Rationale: Creates trust, which is the basis of the therapeutic relationship.
5. Provide information about addictive use versus experimental, occasional use; biochemical/genetic disorder theory (genetic predisposition); use activated by environment; pharmacology of stimulant; compulsive desire as a lifelong occurrence.
Rationale: Progression of use continuum in the addict is from experimental/recreational to addictive use. Comprehending this process is important in combating denial. Education may relieve client of guilt and blame and may help awareness of recurring addictive characteristics.
6. Discuss current life situation and impact of substance use.
Rationale: First step in decreasing use of denial is for client to see the relationship between substance use and peer group. Use confrontation with caring. personal problems.
7. Confront and examine denial/rationalization in peer group. Use confrontation with caring.
Rationale: Because denial is the major defense mechanism in addictive disease, confrontation by peers can help the client accept the reality of adverse consequences of behaviors and that drug use is a major problem. Caring attitude preserves self-concept and helps decrease defensive response.
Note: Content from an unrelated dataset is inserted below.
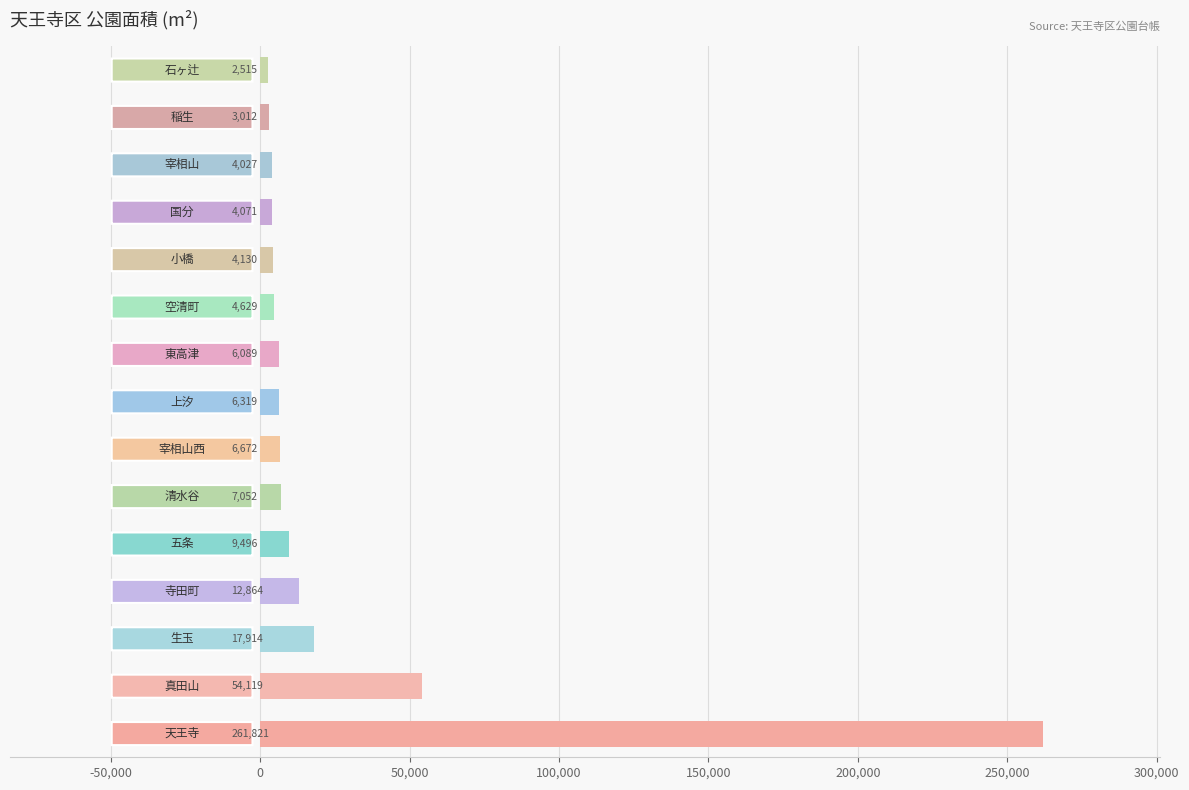

Reading top to bottom, list all the values displayed in this chart.

2515	3012	4027	4071	4130	4629	6089	6319	6672	7052	9496	12864	17914	54119	261821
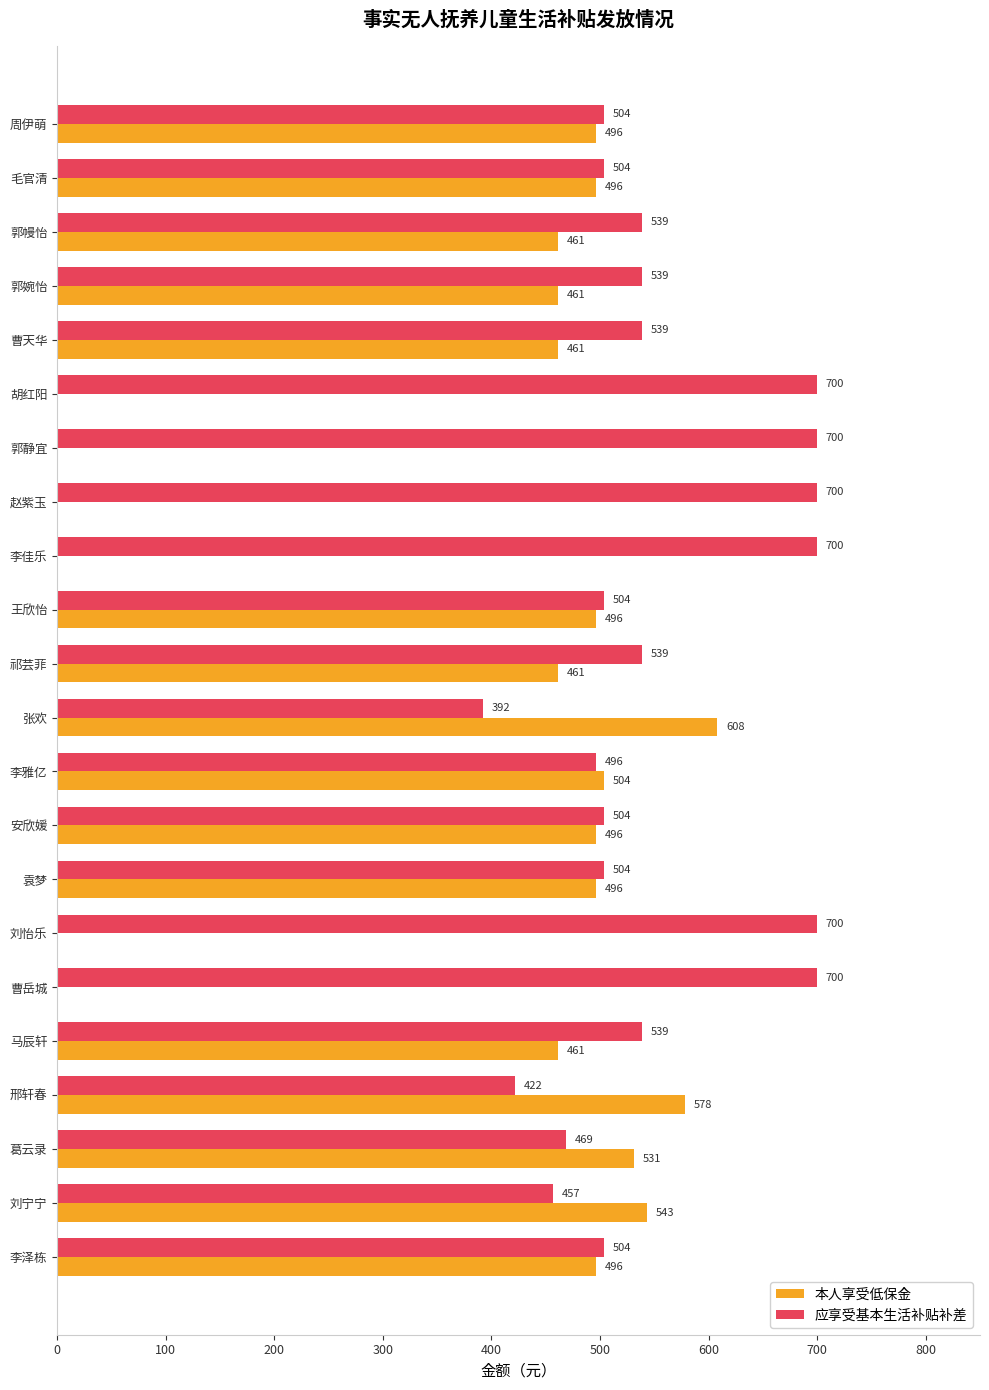

What is the highest value of the 应享受基本生活补贴补差 series?

700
8. Confront use of anger, rationalization, or projection.
Rationale: Anger is often a response of defensiveness, and pointing this out to the client can help him or her to accept feelings underlying anger. These defense mechanisms prolong the stage of denial that problems exist in client’s life because of substance use.
9. Remain nonjudgmental. Be alert to changes in behavior (e.g., restlessness, increased tension).
Rationale: Confrontation can lead to increased agitation, which may compromise safety of client/staff.
10. Encourage and support client’s taking responsibility for own recovery (e.g., development of alternative behaviors to drug urge/use). Assist client to learn own responsibility for recovering.
Rationale: Denial can be replaced with responsible action when client accepts the reality of own responsibility.